On paper, Gila National Forest was the logical place to reintroduce the Mexican gray wolf. The 3.3 million acres of densely treed slopes, spare grasslands and desert scrub in the nation's first designated wilderness area are stocked with plentiful elk and deer that make up the bulk of wolves' diet.
But endangered-species biology plays out on a complicated landscape of emotion, politics and power -- never on paper.
Critics of the program, including the U.S. Fish and Wildlife officials who designed it, say the Mexican wolf reintroduction has been a dismal failure, falling short of most of its goals. Pup survival rates are far lower than expected, adult wolf mortality higher than projected, and the recovery program is way behind the timeline that federal biologists established.
"We are witnessing the second extinction of the Mexican wolf in the wild," said Michael Robinson, a conservation advocate for the Center for Biological Diversity, one of several groups suing the federal government for "failing to recover" the wolf.
"It's the worst-case example abrogation of Endangered Species Act responsibility that I've seen, in many regards," said Jamie Clark, the former director of the U.S. Fish and Wildlife Service and now executive vice president of the conservation group Defenders of Wildlife.

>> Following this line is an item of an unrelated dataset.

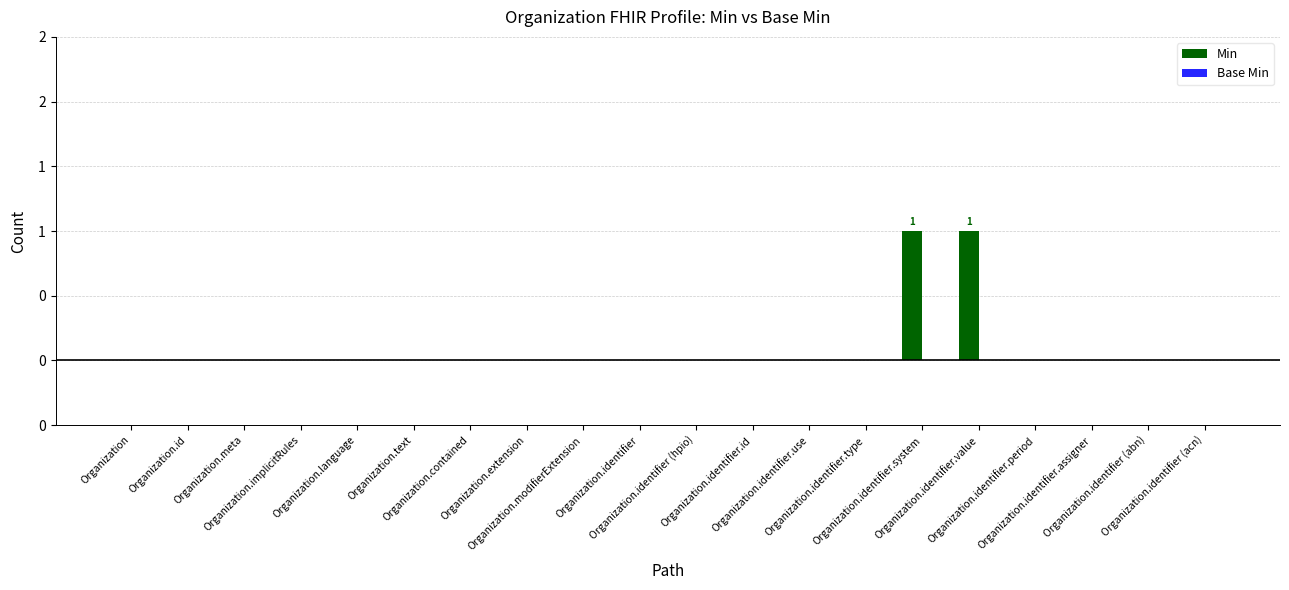

Reading left to right, transcribe all the data shown in this chart.

Min: 0	0	0	0	0	0	0	0	0	0	0	0	0	0	1	1	0	0	0	0
Base Min: 0	0	0	0	0	0	0	0	0	0	0	0	0	0	0	0	0	0	0	0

"Everybody knows what's wrong," she added. "Nobody will lead their way out. No one is taking responsibility."
Benjamin Tuggle, the Southwest regional director for the U.S. Fish and Wildlife Service in Albuquerque, said there was much he disliked about the program he inherited.

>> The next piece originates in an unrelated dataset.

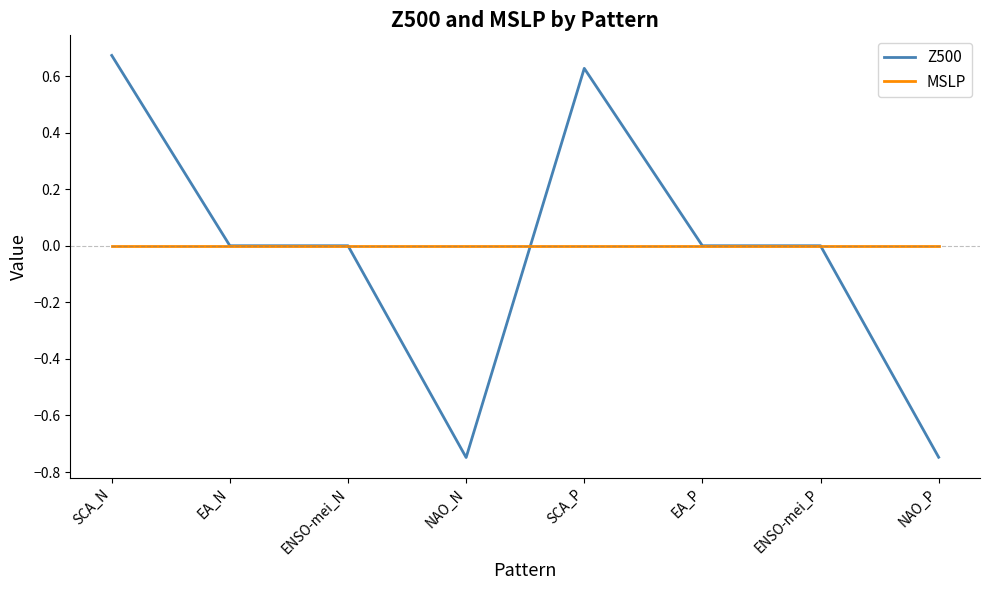

What position from the left is ENSO-mei_P?

7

"We've made some mistakes on our own," he said. "We've cost the lives of wolves. I don't want you to think that I am comfortable with where we are in handling these wolves, because I'm not.
"What I'm looking at, however, is a system that is not functioning at its optimum potential."

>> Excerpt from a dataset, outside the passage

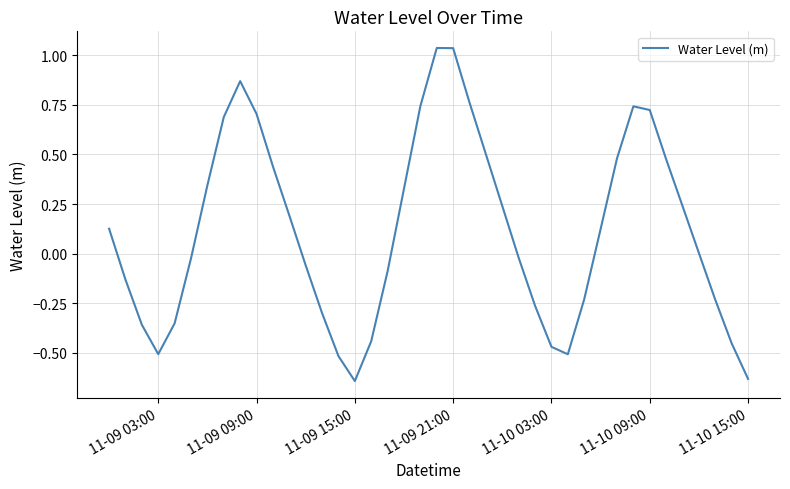

What is the difference between the maximum and minimum values?

1.7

Gray wolves once roamed widely throughout the Southwest and Mexico, but decades of government extermination programs to support livestock interests rendered the species functionally extinct. The Mexican gray wolf was placed on the federal endangered species list in 1976.
By the 1990s, when the recovery program was conceived, there were fewer than 200 Mexican wolves remaining in North America, nearly all of them in zoos or research facilities. Trappers managed to capture seven wild wolves in Mexico, and those animals became the genetic forebears of the current population.
The first year of the reintroduction set the tone for a troubled program. The first wolf released was illegally shot and killed. Four more met the same fate. The first Mexican wolf pup born in the wild in more than 70 years was presumed dead after its mother was shot. By the end of the year, the Fish and Wildlife Service recaptured the rest of the released wolves and penned them for their own safety.
For a decade, the gray wolf program has limped along, undone, critics say, by measures that penalize the animals for behaving as wolves do.
For example, wolves that stray out of the designated recovery area along the New Mexico-Arizona border are captured, penned and relocated elsewhere in the recovery zone, where the animals then must relearn the geography and locate food and water sources. Ninety-three wayward wolves were "translocated" through 2008.
Perhaps the most controversial policy is the so-called three-strikes rule that was formalized in 2005, when the Fish and Wildlife Service allowed officials in Arizona and New Mexico to set wolf policies.
Under the rule, any wolf that has killed three cows or calves in one year must be "removed" -- shot or placed in captivity indefinitely. Wolves killed 22 cows and calves in 2007, according to Fish and Wildlife.
Policies such as these have created a revolving door that shuttles wolves from holding pens to the wild and back again, hampering adaptation, breeding and pack dynamics.